* _Questions_
(1) Retype a portion of the passage on servers and specifications, beginning at the words "My own experience" and stopping after "people are morons.".
(2) Continue the passage on servers and specifications from the point where it stops.

* _Page text_
·····

There are good reasons for doing this. If the local annotation
server works then the local reference server is almost certain
to work. The well-known server might not work.
Also, the configuration data is in the sources document. There's
no need to set up a registry server to resolve coordinates. There's
no configuration needed in the client to point to the appropriate
concrete identifier given an abstract URL.
My own experience has been that people do not read specifications.
I am an odd-ball. According to
http://diveintomark.org/archives/2004/08/16/specs
I am an asshole. That's okay -- most people are morons.
> Morons, on the other hand, don’t read specs until someone yells at
> them. Instead, they take a few examples that they find “in the wild”
> and write code that seems to work based on their limited sample. Soon
> after they ship, they inevitably get yelled at because their product
> is nowhere near conforming to the part of the spec that someone else
> happens to be using. Someone points them to the sentence in the spec
> that clearly spells out how horribly broken their software is, and
> they fix it.

·····

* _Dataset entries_
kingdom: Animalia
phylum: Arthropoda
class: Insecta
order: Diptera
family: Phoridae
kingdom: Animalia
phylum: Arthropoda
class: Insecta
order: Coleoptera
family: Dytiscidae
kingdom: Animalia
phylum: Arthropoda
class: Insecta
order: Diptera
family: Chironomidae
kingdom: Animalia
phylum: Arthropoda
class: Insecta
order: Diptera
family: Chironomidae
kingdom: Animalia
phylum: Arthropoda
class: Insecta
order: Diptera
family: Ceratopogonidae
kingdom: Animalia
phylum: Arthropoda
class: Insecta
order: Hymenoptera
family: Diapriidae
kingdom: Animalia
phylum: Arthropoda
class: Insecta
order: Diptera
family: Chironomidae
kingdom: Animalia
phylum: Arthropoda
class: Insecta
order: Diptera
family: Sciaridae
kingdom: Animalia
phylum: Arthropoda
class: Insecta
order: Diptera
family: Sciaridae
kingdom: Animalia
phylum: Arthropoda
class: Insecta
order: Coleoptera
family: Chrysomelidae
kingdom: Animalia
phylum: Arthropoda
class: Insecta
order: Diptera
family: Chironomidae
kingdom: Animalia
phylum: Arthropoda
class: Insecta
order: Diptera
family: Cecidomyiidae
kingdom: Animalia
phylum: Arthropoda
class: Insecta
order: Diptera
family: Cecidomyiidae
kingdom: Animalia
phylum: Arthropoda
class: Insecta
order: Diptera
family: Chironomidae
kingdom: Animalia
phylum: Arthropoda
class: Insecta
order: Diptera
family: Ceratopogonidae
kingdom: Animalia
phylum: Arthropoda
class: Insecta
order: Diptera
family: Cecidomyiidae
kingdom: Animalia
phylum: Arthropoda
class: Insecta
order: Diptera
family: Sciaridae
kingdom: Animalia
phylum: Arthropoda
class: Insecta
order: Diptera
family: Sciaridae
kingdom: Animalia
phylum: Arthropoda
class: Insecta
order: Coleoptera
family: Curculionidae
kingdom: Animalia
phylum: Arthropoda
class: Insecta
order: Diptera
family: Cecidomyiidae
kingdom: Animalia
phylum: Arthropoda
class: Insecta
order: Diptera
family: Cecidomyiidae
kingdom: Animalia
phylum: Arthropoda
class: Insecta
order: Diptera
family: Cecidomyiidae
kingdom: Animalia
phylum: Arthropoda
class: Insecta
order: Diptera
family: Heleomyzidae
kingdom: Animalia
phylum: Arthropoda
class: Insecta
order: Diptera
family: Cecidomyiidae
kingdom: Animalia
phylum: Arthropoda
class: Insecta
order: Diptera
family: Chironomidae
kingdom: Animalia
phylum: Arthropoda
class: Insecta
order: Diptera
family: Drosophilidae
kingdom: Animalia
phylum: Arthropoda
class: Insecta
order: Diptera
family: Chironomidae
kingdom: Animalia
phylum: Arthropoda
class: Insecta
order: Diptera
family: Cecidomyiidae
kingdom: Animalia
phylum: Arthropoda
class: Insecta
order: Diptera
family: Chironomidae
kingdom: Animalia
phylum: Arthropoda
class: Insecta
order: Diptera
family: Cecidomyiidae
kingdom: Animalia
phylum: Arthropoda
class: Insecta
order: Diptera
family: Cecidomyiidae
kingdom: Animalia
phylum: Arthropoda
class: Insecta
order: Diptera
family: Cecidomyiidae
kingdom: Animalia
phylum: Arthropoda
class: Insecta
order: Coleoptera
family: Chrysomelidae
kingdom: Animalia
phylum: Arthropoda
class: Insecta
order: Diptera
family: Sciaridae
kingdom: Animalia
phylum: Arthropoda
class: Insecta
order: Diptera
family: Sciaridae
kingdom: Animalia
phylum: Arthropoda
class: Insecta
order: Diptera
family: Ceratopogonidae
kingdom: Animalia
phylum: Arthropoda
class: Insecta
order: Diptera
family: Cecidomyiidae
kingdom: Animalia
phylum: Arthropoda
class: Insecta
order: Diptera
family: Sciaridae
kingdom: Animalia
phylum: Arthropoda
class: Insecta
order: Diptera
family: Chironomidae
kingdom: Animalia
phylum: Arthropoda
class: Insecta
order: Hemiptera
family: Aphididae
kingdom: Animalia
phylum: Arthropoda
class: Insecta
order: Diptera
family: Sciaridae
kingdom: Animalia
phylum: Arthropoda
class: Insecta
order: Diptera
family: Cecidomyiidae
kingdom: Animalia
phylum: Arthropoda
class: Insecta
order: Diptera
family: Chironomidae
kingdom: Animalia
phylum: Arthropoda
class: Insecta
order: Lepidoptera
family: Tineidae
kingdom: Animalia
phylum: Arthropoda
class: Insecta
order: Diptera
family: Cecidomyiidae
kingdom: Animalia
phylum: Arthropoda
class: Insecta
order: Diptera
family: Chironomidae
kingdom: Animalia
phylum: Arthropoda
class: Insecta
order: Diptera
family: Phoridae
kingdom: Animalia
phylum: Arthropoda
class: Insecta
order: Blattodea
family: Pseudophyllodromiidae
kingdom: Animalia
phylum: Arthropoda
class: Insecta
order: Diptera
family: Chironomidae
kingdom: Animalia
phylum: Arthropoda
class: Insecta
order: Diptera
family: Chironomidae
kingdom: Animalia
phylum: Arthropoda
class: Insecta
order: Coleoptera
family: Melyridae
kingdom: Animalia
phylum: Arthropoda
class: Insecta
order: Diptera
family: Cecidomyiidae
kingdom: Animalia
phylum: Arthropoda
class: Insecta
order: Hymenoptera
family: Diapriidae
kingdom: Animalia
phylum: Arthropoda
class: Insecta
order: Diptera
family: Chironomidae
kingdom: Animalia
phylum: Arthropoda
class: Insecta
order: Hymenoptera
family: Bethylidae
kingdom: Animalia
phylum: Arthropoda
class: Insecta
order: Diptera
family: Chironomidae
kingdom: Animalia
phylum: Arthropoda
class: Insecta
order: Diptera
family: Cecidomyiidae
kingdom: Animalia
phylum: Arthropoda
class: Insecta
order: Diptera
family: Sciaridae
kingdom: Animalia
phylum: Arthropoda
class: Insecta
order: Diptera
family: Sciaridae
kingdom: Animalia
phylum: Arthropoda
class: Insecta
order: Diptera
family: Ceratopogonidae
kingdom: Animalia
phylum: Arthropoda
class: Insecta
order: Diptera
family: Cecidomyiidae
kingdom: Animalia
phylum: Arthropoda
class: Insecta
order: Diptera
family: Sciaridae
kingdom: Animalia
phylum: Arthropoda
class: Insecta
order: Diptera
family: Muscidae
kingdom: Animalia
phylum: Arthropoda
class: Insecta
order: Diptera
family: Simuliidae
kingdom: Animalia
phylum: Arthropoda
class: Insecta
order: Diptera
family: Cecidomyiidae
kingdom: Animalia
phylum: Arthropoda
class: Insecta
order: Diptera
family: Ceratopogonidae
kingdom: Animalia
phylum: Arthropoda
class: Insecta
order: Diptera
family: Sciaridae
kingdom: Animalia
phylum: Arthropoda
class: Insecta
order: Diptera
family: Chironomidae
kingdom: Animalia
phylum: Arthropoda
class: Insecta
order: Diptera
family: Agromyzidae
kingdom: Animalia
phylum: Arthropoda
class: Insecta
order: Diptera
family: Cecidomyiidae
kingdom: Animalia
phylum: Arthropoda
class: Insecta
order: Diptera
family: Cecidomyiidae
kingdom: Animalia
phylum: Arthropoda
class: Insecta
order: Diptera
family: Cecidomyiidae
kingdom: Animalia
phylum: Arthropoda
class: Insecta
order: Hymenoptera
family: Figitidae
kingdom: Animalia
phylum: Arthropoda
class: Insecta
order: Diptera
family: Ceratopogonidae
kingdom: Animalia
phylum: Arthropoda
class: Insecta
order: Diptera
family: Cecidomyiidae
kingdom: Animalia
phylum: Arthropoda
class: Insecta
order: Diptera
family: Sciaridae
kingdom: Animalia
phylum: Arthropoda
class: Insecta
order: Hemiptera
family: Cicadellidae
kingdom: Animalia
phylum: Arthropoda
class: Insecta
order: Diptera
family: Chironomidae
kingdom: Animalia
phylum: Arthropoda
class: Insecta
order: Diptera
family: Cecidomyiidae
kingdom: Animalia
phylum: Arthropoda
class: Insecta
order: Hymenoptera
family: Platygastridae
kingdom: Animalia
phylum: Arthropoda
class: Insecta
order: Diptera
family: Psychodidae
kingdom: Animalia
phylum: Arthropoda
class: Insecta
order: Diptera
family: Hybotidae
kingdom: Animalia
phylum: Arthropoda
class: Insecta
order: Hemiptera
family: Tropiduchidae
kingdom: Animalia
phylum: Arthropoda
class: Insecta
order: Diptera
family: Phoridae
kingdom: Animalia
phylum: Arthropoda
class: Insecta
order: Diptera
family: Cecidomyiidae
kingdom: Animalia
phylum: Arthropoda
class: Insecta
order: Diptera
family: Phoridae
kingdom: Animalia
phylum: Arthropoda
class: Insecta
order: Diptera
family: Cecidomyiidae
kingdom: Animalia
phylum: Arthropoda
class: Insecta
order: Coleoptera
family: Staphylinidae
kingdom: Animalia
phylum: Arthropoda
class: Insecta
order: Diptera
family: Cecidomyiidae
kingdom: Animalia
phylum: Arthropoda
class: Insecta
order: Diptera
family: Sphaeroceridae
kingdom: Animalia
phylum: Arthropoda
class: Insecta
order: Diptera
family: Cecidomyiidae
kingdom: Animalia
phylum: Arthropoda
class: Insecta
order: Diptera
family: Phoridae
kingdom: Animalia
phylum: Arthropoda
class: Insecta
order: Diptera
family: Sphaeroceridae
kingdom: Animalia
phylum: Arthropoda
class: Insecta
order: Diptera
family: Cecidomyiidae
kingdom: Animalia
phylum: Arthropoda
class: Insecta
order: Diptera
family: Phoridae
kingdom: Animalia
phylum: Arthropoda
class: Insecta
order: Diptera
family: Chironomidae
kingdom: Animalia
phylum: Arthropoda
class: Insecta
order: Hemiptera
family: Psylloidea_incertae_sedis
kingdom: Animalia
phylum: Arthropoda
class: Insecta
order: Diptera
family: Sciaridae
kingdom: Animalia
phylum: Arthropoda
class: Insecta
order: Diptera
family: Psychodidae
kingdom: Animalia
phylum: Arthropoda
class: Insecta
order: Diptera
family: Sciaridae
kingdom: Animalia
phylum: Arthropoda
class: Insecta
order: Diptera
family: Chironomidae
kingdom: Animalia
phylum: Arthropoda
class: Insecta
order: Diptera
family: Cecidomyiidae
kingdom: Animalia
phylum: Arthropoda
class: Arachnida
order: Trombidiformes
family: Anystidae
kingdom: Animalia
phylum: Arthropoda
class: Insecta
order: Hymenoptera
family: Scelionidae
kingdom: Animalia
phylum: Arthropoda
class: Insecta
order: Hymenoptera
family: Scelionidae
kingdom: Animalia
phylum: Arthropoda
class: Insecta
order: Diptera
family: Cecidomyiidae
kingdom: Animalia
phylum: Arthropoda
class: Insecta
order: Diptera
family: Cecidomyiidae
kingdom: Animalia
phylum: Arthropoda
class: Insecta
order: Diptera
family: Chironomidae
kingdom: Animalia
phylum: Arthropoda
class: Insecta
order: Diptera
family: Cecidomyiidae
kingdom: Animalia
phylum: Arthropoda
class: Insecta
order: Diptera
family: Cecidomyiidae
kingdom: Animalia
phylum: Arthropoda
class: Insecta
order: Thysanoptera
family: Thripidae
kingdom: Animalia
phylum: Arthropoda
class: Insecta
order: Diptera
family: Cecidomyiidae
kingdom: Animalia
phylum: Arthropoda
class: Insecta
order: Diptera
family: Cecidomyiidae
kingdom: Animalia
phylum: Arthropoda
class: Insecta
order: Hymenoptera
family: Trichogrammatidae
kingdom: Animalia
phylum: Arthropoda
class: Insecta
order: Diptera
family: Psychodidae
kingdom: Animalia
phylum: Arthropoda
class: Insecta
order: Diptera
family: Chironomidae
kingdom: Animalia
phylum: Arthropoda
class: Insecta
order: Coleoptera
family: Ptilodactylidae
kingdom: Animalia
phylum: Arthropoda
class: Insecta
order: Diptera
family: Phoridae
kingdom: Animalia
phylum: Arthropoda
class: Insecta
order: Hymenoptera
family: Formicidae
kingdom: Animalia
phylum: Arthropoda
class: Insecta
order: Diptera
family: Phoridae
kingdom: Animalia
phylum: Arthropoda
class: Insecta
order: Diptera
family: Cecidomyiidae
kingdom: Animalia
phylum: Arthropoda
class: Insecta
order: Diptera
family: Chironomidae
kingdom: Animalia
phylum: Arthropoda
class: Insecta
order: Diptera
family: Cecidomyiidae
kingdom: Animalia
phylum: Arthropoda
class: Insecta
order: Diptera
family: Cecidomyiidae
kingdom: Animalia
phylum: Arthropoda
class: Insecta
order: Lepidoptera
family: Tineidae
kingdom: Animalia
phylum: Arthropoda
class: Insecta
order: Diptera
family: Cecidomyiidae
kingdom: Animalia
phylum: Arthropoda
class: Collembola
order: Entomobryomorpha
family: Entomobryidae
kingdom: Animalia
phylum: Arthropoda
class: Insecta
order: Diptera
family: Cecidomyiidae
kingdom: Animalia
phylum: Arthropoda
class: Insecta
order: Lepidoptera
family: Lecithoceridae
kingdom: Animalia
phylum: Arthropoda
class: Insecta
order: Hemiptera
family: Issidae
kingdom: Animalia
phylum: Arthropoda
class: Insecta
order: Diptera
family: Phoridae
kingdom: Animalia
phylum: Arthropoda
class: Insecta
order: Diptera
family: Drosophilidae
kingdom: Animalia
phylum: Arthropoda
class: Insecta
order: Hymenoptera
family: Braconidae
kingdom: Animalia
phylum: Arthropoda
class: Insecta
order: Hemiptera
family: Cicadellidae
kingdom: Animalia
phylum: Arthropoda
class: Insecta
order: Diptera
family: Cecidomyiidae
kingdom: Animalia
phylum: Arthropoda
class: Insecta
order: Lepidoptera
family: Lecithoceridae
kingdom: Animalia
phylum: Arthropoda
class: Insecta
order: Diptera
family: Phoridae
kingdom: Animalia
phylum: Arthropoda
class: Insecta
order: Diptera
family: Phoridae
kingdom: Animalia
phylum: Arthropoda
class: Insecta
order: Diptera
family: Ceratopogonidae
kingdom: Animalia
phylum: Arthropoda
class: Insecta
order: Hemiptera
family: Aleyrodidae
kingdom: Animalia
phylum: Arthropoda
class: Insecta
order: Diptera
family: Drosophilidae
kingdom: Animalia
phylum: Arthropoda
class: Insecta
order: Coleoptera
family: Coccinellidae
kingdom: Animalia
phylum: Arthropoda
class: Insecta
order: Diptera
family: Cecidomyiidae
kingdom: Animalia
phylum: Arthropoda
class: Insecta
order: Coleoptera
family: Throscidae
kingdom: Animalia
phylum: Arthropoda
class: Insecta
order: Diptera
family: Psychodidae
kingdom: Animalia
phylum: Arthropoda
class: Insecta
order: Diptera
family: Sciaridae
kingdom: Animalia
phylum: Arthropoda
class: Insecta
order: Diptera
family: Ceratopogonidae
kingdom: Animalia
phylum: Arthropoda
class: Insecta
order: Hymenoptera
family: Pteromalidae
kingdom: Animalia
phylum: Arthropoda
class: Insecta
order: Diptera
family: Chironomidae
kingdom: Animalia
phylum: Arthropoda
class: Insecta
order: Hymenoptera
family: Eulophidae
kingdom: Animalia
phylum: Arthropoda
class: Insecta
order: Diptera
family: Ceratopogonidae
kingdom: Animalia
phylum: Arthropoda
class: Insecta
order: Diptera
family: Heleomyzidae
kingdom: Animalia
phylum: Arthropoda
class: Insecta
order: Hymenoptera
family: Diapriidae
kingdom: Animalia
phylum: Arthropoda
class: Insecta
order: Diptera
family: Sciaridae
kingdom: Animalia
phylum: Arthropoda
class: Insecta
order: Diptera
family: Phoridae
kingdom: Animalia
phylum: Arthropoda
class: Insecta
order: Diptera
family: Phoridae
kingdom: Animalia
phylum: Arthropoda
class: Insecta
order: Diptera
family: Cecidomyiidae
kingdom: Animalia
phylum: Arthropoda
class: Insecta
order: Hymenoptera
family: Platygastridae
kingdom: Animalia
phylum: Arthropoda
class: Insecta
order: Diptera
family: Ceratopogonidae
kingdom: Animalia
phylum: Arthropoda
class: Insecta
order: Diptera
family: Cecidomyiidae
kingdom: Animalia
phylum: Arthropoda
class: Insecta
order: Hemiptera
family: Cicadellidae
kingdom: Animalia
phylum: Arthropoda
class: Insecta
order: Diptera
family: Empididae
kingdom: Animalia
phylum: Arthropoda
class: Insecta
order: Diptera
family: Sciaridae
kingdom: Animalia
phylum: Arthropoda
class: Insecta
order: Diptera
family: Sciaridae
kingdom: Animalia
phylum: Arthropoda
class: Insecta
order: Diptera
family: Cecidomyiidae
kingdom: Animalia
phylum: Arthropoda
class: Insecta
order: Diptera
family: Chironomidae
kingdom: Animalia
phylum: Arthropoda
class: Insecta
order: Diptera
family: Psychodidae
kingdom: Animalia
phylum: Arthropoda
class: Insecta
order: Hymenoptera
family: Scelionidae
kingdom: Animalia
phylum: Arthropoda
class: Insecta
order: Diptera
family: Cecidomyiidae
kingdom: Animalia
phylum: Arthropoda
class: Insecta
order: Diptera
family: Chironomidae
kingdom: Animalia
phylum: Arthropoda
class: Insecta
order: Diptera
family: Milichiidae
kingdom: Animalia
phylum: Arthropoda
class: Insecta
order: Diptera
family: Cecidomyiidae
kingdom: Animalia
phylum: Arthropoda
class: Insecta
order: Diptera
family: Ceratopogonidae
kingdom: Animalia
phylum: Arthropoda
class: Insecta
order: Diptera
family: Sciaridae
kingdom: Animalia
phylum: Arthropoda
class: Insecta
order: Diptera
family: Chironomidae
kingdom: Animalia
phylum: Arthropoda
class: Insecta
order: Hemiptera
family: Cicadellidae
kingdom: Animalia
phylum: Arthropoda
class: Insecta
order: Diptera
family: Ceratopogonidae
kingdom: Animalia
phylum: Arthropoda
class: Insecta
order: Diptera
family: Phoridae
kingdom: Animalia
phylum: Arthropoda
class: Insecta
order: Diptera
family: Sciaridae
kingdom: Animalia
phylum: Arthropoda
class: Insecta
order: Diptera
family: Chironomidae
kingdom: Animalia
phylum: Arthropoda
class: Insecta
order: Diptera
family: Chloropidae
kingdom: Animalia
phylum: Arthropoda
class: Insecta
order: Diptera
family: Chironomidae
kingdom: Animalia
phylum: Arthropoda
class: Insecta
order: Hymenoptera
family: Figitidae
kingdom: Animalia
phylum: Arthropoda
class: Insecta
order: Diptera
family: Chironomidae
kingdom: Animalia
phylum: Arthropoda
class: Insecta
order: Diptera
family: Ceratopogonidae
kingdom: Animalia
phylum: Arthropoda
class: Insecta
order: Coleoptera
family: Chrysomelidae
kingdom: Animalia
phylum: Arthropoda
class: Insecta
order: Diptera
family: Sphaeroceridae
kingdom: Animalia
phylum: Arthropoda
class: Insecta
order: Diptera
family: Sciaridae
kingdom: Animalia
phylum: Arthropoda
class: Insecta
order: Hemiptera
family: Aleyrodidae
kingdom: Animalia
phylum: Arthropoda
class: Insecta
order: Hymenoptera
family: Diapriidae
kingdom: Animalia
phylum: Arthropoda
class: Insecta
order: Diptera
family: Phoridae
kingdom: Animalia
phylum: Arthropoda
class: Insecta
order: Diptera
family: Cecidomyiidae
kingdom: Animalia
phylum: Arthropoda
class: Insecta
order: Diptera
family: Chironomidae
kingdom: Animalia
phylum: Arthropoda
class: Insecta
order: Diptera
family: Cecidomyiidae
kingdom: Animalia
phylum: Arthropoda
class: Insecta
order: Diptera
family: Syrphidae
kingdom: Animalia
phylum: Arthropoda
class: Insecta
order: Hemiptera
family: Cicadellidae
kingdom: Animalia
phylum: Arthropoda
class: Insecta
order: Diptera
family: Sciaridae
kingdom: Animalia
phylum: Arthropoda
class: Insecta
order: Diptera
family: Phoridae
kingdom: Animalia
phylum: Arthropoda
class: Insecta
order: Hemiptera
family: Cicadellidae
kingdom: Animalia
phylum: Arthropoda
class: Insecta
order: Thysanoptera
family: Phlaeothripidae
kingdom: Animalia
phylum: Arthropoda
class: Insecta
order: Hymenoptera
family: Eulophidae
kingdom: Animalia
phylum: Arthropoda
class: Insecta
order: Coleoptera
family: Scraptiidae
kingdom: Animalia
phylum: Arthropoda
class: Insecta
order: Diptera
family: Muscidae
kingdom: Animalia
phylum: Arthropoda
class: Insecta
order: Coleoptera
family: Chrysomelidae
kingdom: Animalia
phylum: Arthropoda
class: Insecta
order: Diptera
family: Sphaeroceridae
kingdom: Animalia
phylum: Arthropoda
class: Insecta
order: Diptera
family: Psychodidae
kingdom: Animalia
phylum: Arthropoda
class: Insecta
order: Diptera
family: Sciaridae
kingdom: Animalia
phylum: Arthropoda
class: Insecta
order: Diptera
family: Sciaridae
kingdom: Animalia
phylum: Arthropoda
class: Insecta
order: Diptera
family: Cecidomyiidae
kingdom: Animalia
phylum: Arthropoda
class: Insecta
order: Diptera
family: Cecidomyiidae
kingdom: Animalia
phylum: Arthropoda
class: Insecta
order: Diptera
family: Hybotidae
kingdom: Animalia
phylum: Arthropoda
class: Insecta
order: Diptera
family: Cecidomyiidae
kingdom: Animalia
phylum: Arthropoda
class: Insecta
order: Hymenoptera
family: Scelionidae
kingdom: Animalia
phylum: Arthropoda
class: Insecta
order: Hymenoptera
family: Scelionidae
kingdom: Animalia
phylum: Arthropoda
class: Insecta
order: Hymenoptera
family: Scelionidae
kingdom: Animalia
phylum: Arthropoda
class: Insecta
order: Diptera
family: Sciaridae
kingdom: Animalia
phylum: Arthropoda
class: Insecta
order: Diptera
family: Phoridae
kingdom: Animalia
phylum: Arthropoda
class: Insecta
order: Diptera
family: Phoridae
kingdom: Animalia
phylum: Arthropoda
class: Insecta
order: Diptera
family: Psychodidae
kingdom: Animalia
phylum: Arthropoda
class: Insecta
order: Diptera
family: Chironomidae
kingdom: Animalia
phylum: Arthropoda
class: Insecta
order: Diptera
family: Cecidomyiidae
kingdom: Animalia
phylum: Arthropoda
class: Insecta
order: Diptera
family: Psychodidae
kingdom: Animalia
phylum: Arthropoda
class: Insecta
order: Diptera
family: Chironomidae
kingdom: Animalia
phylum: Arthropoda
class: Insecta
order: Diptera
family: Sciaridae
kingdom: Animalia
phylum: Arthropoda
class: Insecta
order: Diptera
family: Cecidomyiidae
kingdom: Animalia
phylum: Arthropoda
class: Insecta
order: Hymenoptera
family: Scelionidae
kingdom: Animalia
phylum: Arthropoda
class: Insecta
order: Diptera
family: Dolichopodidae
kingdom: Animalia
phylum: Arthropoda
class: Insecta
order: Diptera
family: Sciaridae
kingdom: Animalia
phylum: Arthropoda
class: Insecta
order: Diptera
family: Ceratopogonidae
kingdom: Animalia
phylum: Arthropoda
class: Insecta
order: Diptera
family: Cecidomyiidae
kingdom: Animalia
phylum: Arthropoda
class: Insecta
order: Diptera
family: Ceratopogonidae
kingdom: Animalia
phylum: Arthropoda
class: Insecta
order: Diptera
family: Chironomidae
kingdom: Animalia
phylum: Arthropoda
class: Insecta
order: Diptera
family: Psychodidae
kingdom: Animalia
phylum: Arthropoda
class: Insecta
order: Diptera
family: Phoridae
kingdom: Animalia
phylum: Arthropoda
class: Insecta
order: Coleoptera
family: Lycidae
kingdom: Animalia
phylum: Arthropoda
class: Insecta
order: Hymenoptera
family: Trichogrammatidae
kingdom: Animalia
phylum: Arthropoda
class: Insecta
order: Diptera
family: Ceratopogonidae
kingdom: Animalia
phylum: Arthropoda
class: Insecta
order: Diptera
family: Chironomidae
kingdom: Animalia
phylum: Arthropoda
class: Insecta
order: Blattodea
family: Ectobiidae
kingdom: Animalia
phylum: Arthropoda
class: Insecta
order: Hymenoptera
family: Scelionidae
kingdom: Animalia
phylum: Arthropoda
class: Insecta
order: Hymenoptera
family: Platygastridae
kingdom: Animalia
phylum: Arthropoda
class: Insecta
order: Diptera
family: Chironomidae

·····

* _Answers by item_
(1)
My own experience has been that people do not read specifications.
I am an odd-ball. According to
http://diveintomark.org/archives/2004/08/16/specs
I am an asshole. That's okay -- most people are morons.

(2)
Someone who wants to implement a DAS reference server will
take the data from somewhere and make up a local naming scheme.
That's what happened with DAS1. That's why Gregg was saying
he maintains a synonym table saying human
1 = chr1 = Chromo1 = ChrI
2 = chr2 = Chromo2 = ChrII
This will not change. People will write a server for local data
and point a DAS client at it. The client had better just work
for the simple case of viewing the data even through there is
no coordinate system -- it needs to, because people will work on
systems with no coordinate system.
Sites will even write multiple in-house DAS servers providing
data, which work because everything refers to the same in-house
reference server.
It's only the first time that someone wants to merge in-house
data with external data that there's a problem. This might be
several months after setting up the server. At that point they
do NOT want to rewrite all the in-house servers to switch to
a new naming scheme.
That's why the primary key for a paired annotation server and
feature must be a local name. That's what morons will use.
Few will consult some global registry to make things interoperable
at the start.
> For example, some people posit the existence of what I will call the
> “angel” developer. “Angels” read specs closely, write code, and then
> thoroughly test it against the accompanying test suite before shipping
> their product. Angels do not actually exist, but they are a useful
> fiction to make spec writers to feel better about themselves.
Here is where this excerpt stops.